ADVANTAGES OF THE PRESENT DISCLOSURE
[0097] The present disclosure provides an efficient decoder system.
[0098] The present disclosure provides a Field Programmable Gate Array (FPGA) implementation of a polar decoder for physical uplink control channel (PUCCH) format 2 5G new radio (NR) physical layer with reduced resource consumption.
[0099] The present disclosure provides reduced resource consumption on a programmable logic (PL) side and reduced usage of look-up tables (LUTs).
[0100] The present disclosure provides improved mechanism for generating a reliability sequence in the decoder.
,CLAIMS:1. A polar decoder (110), comprising:
a core block (204) comprising a successive cancellation (SC) decoder and a list decoder; and
a cyclic redundancy check (CRC) module (206),
wherein the core block (204) is configured to store one or more pre-calculated reliability sequence for decoding received encoded data bits.

2. The polar decoder (110) as claimed in claim 1, wherein the core block (204) is configured to select the one or more pre-calculated reliability sequence based on an input combination of encoded bits ‘E’ and actual payload bits ‘K’ for the decoding.

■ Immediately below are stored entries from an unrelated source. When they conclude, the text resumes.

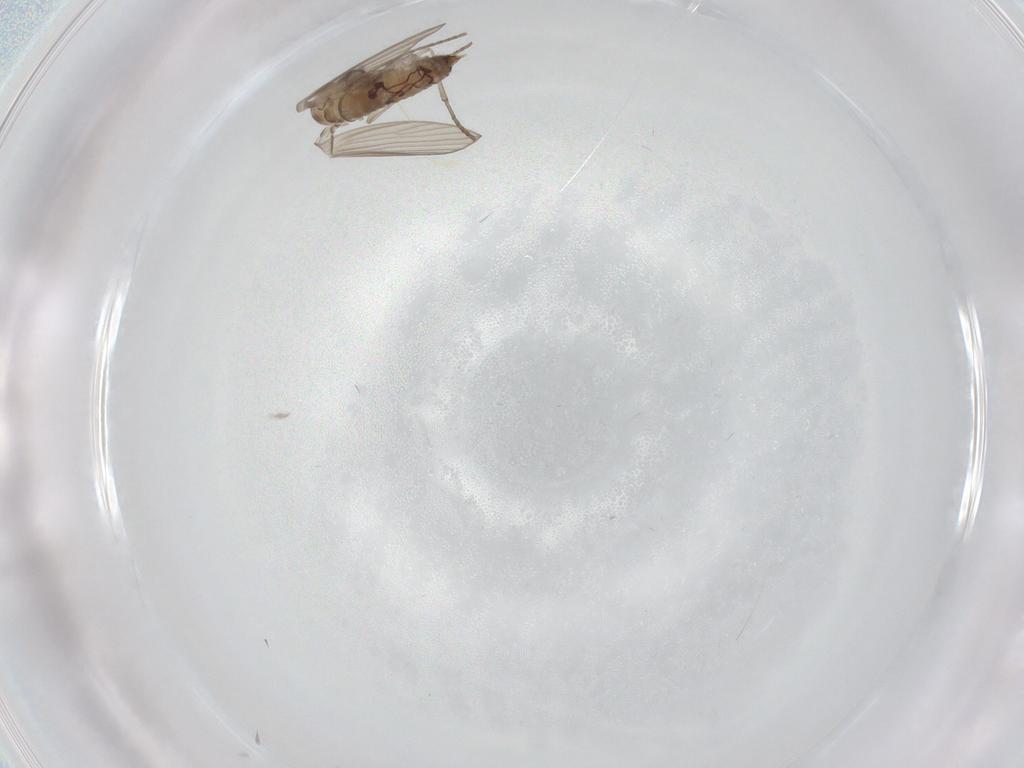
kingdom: Animalia
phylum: Arthropoda
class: Insecta
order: Diptera
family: Psychodidae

3. The polar decoder (110) as claimed in claim 2, wherein the core block (204) is configured to perform sorting on the received encoded bits to decode one or more code words, and wherein the number of steps for sorting to obtain the one or more code words is based on a list size associated with the polar decoder (110).

4. The polar decoder (110) as claimed in claim 2, wherein the core block (204) is configured to provide an output of one or more code words to the CRC module (206) based on the decoding.

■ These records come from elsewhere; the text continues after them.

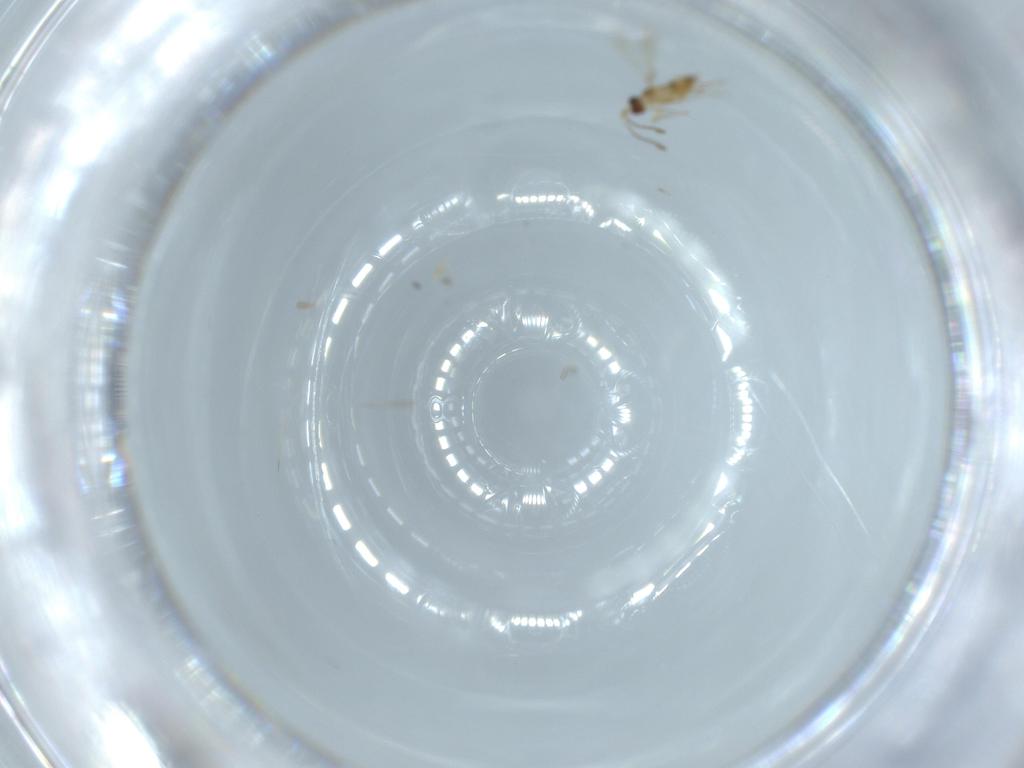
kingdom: Animalia
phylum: Arthropoda
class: Insecta
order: Hymenoptera
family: Mymaridae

5. The polar decoder (110) as claimed in claim 4, wherein the CRC module (206) is configured to determine whether the one or more code words pass or fail a CRC test based on a bit position.

6. The polar decoder (110) as claimed in claim 5, wherein the CRC module (206) is configured to generate an output of the one or more code words based on a CRC pass and a lowest path metric.
7. The polar decoder (110) as claimed in claim 5, wherein the CRC module (206) is configured to output a first code word of the one or more code words based on a CRC fail obtained for all of the one or more code words.

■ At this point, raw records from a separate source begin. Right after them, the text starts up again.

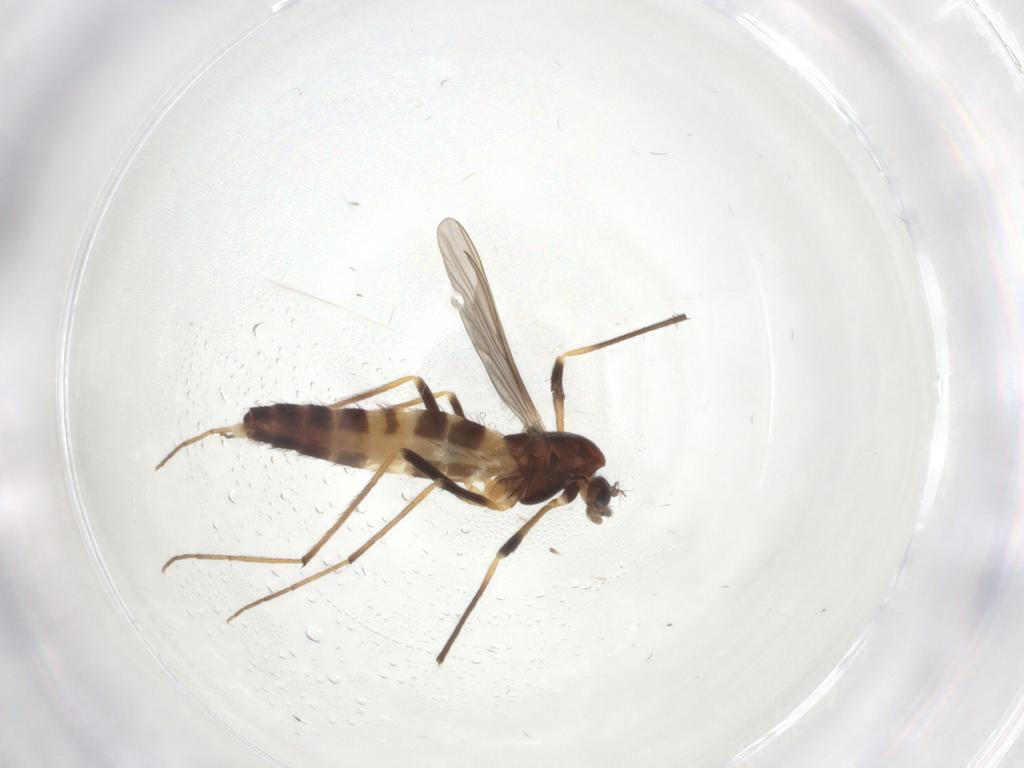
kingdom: Animalia
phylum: Arthropoda
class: Insecta
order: Diptera
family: Chironomidae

8. A method for decoding in a polar decoder (110) , said method comprising:
storing, by a core block (204), one or more pre-calculated reliability sequences;
decoding, by the core block (204), received encoded data bits based on the one or more pre-calculated reliability sequences to output one or more code words to a cyclic redundancy check (CRC) module (206); and
performing, by a cyclic redundancy check (CRC) module (206), a CRC on the one or more code words.

9. The method as claimed in claim 8, comprising selecting, by the core block (204), at least one pre-calculated reliability sequence from the one or more pre-calculated reliability sequences based on an input combination of encoded bits ‘E’ and actual payload bits ‘K’ for the decoding.

10. The method as claimed in claim 8, comprising performing, by the core block (204), sorting on the received encoded bits to decode one or more code words, wherein the number of steps for sorting to obtain the one or more code words is based on a list size associated with the polar decoder (110).

11. The method as claimed in claim 10, comprising determining, by the CRC module (206), whether the one or more code words pass or fail a CRC test based on a bit position.

12. The method as claimed in claim 11, comprising generating, by the CRC module (206), an output of the one or more code words based on a CRC pass and a lowest path metric.

13. The method as claimed in claim 12, comprising generating, by the CRC module (206), an output of a first code word of the one or more code words based on a CRC fail for all the one or more code words.

14. A receiver (108) in a base station (BS), comprising:
a polar decoder, comprising:
a core block (204) comprising a successive cancellation (SCL) decoder and a list decoder; and
a cyclic redundancy check (CRC) module (206),
wherein the core block (204) is configured to store one or more pre-calculated reliability sequence for decoding received encoded data bits.